Exercise details
Once the images are set aside, return every entry exactly.

- - - - -

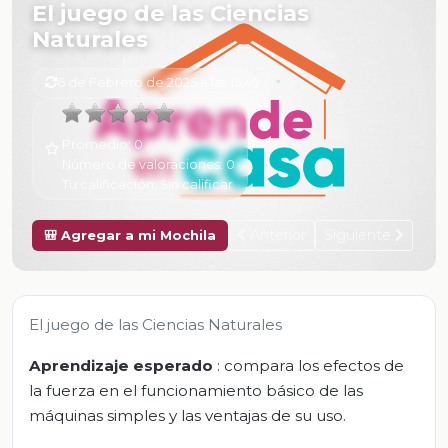
El juego de las Ciencias
Naturales
6 de Febrero de 2025 a las 15:49
Promedio:
0
Número de valoraciones:
0
Tu calificación:
Sin calificar
Anterior
Siguiente
🎒 Agregar a mi Mochila
El juego de las Ciencias Naturales
Aprendizaje esperado
: compara los efectos de
la fuerza en el funcionamiento básico de las
máquinas simples y las ventajas de su uso.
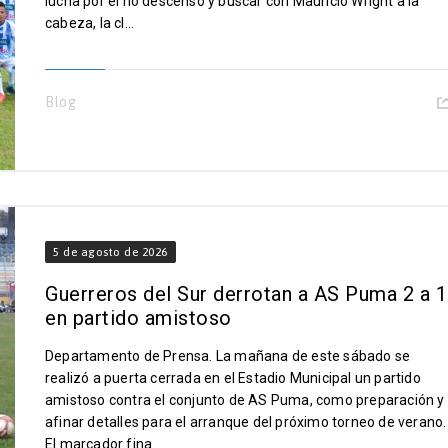
lucha por el no descenso y buscar con Mauricio Wright a la
cabeza, la cl...
Blog
5 de agosto de 2026
Guerreros del Sur derrotan a AS Puma 2 a 1
en partido amistoso
Departamento de Prensa. La mañana de este sábado se
realizó a puerta cerrada en el Estadio Municipal un partido
amistoso contra el conjunto de AS Puma, como preparación y
afinar detalles para el arranque del próximo torneo de verano.
El marcador fina...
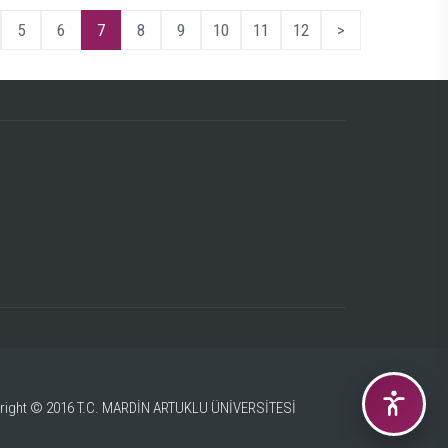
5
6
7
8
9
10
11
12
>
right © 2016 T.C. MARDİN ARTUKLU ÜNİVERSİTESİ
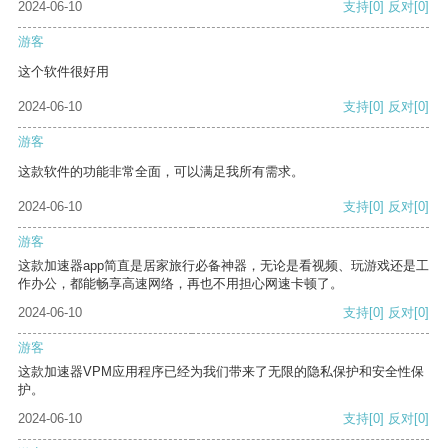
2024-06-10
支持
[0]
反对
[0]
游客
这个软件很好用
2024-06-10
支持
[0]
反对
[0]
游客
这款软件的功能非常全面，可以满足我所有需求。
2024-06-10
支持
[0]
反对
[0]
游客
这款加速器app简直是居家旅行必备神器，无论是看视频、玩游戏还是工
作办公，都能畅享高速网络，再也不用担心网速卡顿了。
2024-06-10
支持
[0]
反对
[0]
游客
这款加速器VPM应用程序已经为我们带来了无限的隐私保护和安全性保
护。
2024-06-10
支持
[0]
反对
[0]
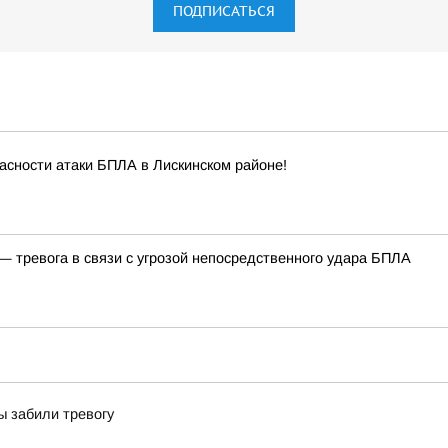
ПОДПИСАТЬСЯ
асности атаки БПЛА в Лискинском районе!
— тревога в связи с угрозой непосредственного удара БПЛА
ы забили тревогу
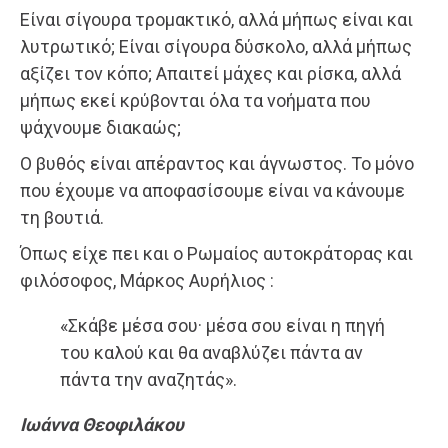
Είναι σίγουρα τρομακτικό, αλλά μήπως είναι και
λυτρωτικό; Είναι σίγουρα δύσκολο, αλλά μήπως
αξίζει τον κόπο; Απαιτεί μάχες και ρίσκα, αλλά
μήπως εκεί κρύβονται όλα τα νοήματα που
ψάχνουμε διακαώς;
Ο βυθός είναι απέραντος και άγνωστος. Το μόνο
που έχουμε να αποφασίσουμε είναι να κάνουμε
τη βουτιά.
Όπως είχε πει και ο Ρωμαίος αυτοκράτορας και
φιλόσοφος, Μάρκος Αυρήλιος :
«Σκάβε μέσα σου· μέσα σου είναι η πηγή
του καλού και θα αναβλύζει πάντα αν
πάντα την αναζητάς».
Ιωάννα Θεοφιλάκου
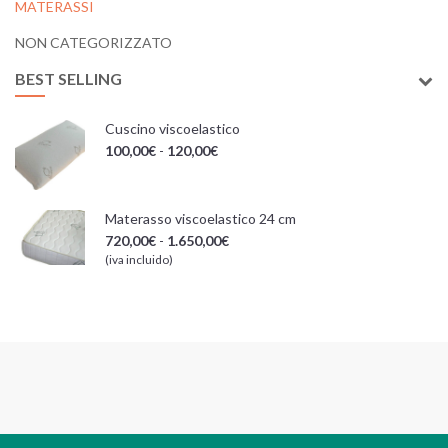
MATERASSI
NON CATEGORIZZATO
BEST SELLING
Cuscino viscoelastico
100,00
€
-
120,00
€
Materasso viscoelastico 24 cm
720,00
€
-
1.650,00
€
(iva incluido)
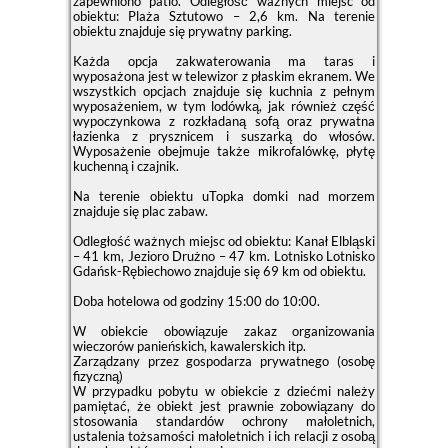
zapewniono patio. Odległość ważnych miejsc od
obiektu: Plaża Sztutowo – 2,6 km. Na terenie
obiektu znajduje się prywatny parking.
Każda opcja zakwaterowania ma taras i
wyposażona jest w telewizor z płaskim ekranem. We
wszystkich opcjach znajduje się kuchnia z pełnym
wyposażeniem, w tym lodówką, jak również część
wypoczynkowa z rozkładaną sofą oraz prywatna
łazienka z prysznicem i suszarką do włosów.
Wyposażenie obejmuje także mikrofalówkę, płytę
kuchenną i czajnik.
Na terenie obiektu uTopka domki nad morzem
znajduje się plac zabaw.
Odległość ważnych miejsc od obiektu: Kanał Elbląski
– 41 km, Jezioro Drużno – 47 km. Lotnisko Lotnisko
Gdańsk-Rębiechowo znajduje się 69 km od obiektu.
Doba hotelowa od godziny
15:00
do
10:00
.
W obiekcie obowiązuje zakaz organizowania
wieczorów panieńskich, kawalerskich itp.
Zarządzany przez gospodarza prywatnego (osobę
fizyczną)
W przypadku pobytu w obiekcie z dziećmi należy
pamiętać, że obiekt jest prawnie zobowiązany do
stosowania standardów ochrony małoletnich,
ustalenia tożsamości małoletnich i ich relacji z osobą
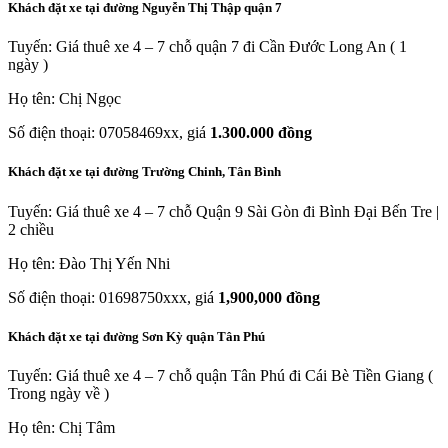
Khách đặt xe tại đường Nguyễn Thị Thập quận 7
Tuyến: Giá thuê xe 4 – 7 chỗ quận 7 đi Cần Đước Long An ( 1
ngày )
Họ tên: Chị Ngọc
Số điện thoại: 07058469xx, giá
1.300.000 đồng
Khách đặt xe tại đường Trường Chinh, Tân Bình
Tuyến: Giá thuê xe 4 – 7 chỗ Quận 9 Sài Gòn đi Bình Đại Bến Tre |
2 chiều
Họ tên: Đào Thị Yến Nhi
Số điện thoại: 01698750xxx, giá
1,900,000 đồng
Khách đặt xe tại đường Sơn Kỳ quận Tân Phú
Tuyến: Giá thuê xe 4 – 7 chỗ quận Tân Phú đi Cái Bè Tiền Giang (
Trong ngày về )
Họ tên: Chị Tâm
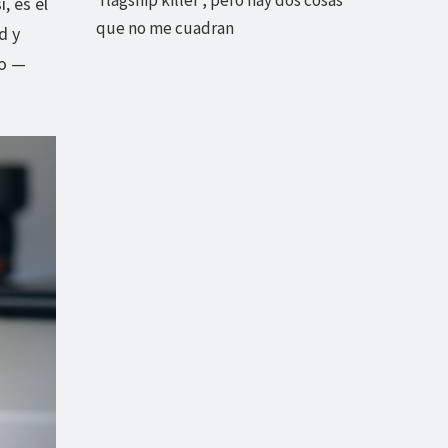
, es el
que no me cuadran
d y
to —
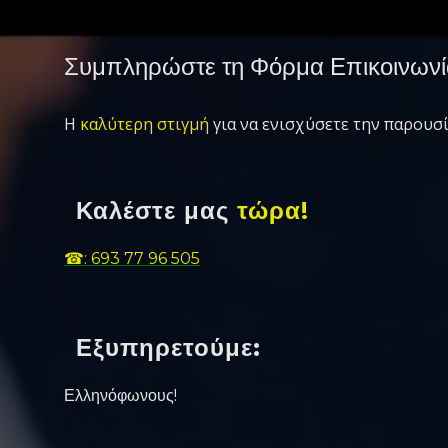
Συμπληρώστε τη Φόρμα Επικοινωνί
Η
καλύτερη στιγμή
για να ενισχύσετε την παρουσί
Καλέστε μας
τώρα!
☎: 693 77 96 505
Εξυπηρετούμε:
Ελληνόφωνους!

- - - - -

Written answer
El juego de las Ciencias
Naturales
6 de Febrero de 2025 a las 15:49
Promedio:
0
Número de valoraciones:
0
Tu calificación:
Sin calificar
Anterior
Siguiente
🎒 Agregar a mi Mochila
El juego de las Ciencias Naturales
Aprendizaje esperado
: compara los efectos de
la fuerza en el funcionamiento básico de las
máquinas simples y las ventajas de su uso.
lucha por el no descenso y buscar con Mauricio Wright a la
cabeza, la cl...
Blog
5 de agosto de 2026
Guerreros del Sur derrotan a AS Puma 2 a 1
en partido amistoso
Departamento de Prensa. La mañana de este sábado se
realizó a puerta cerrada en el Estadio Municipal un partido
amistoso contra el conjunto de AS Puma, como preparación y
afinar detalles para el arranque del próximo torneo de verano.
El marcador fina...
5
6
7
8
9
10
11
12
>
right © 2016 T.C. MARDİN ARTUKLU ÜNİVERSİTESİ
2024-06-10
支持
[0]
反对
[0]
游客
这个软件很好用
2024-06-10
支持
[0]
反对
[0]
游客
这款软件的功能非常全面，可以满足我所有需求。
2024-06-10
支持
[0]
反对
[0]
游客
这款加速器app简直是居家旅行必备神器，无论是看视频、玩游戏还是工
作办公，都能畅享高速网络，再也不用担心网速卡顿了。
2024-06-10
支持
[0]
反对
[0]
游客
这款加速器VPM应用程序已经为我们带来了无限的隐私保护和安全性保
护。
2024-06-10
支持
[0]
反对
[0]
ПОДПИСАТЬСЯ
асности атаки БПЛА в Лискинском районе!
— тревога в связи с угрозой непосредственного удара БПЛА
ы забили тревогу
Είναι σίγουρα τρομακτικό, αλλά μήπως είναι και
λυτρωτικό; Είναι σίγουρα δύσκολο, αλλά μήπως
αξίζει τον κόπο; Απαιτεί μάχες και ρίσκα, αλλά
μήπως εκεί κρύβονται όλα τα νοήματα που
ψάχνουμε διακαώς;
Ο βυθός είναι απέραντος και άγνωστος. Το μόνο
που έχουμε να αποφασίσουμε είναι να κάνουμε
τη βουτιά.
Όπως είχε πει και ο Ρωμαίος αυτοκράτορας και
φιλόσοφος, Μάρκος Αυρήλιος :
«Σκάβε μέσα σου· μέσα σου είναι η πηγή
του καλού και θα αναβλύζει πάντα αν
πάντα την αναζητάς».
Ιωάννα Θεοφιλάκου
MATERASSI
NON CATEGORIZZATO
BEST SELLING
Cuscino viscoelastico
100,00
€
-
120,00
€
Materasso viscoelastico 24 cm
720,00
€
-
1.650,00
€
(iva incluido)
zapewniono patio. Odległość ważnych miejsc od
obiektu: Plaża Sztutowo – 2,6 km. Na terenie
obiektu znajduje się prywatny parking.
Każda opcja zakwaterowania ma taras i
wyposażona jest w telewizor z płaskim ekranem. We
wszystkich opcjach znajduje się kuchnia z pełnym
wyposażeniem, w tym lodówką, jak również część
wypoczynkowa z rozkładaną sofą oraz prywatna
łazienka z prysznicem i suszarką do włosów.
Wyposażenie obejmuje także mikrofalówkę, płytę
kuchenną i czajnik.
Na terenie obiektu uTopka domki nad morzem
znajduje się plac zabaw.
Odległość ważnych miejsc od obiektu: Kanał Elbląski
– 41 km, Jezioro Drużno – 47 km. Lotnisko Lotnisko
Gdańsk-Rębiechowo znajduje się 69 km od obiektu.
Doba hotelowa od godziny
15:00
do
10:00
.
W obiekcie obowiązuje zakaz organizowania
wieczorów panieńskich, kawalerskich itp.
Zarządzany przez gospodarza prywatnego (osobę
fizyczną)
W przypadku pobytu w obiekcie z dziećmi należy
pamiętać, że obiekt jest prawnie zobowiązany do
stosowania standardów ochrony małoletnich,
ustalenia tożsamości małoletnich i ich relacji z osobą
Khách đặt xe tại đường Nguyễn Thị Thập quận 7
Tuyến: Giá thuê xe 4 – 7 chỗ quận 7 đi Cần Đước Long An ( 1
ngày )
Họ tên: Chị Ngọc
Số điện thoại: 07058469xx, giá
1.300.000 đồng
Khách đặt xe tại đường Trường Chinh, Tân Bình
Tuyến: Giá thuê xe 4 – 7 chỗ Quận 9 Sài Gòn đi Bình Đại Bến Tre |
2 chiều
Họ tên: Đào Thị Yến Nhi
Số điện thoại: 01698750xxx, giá
1,900,000 đồng
Khách đặt xe tại đường Sơn Kỳ quận Tân Phú
Tuyến: Giá thuê xe 4 – 7 chỗ quận Tân Phú đi Cái Bè Tiền Giang (
Trong ngày về )
Họ tên: Chị Tâm
, es el
que no me cuadran
d y
to —
Συμπληρώστε τη Φόρμα Επικοινωνί
Η
καλύτερη στιγμή
για να ενισχύσετε την παρουσί
Καλέστε μας
τώρα!
☎: 693 77 96 505
Εξυπηρετούμε:
Ελληνόφωνους!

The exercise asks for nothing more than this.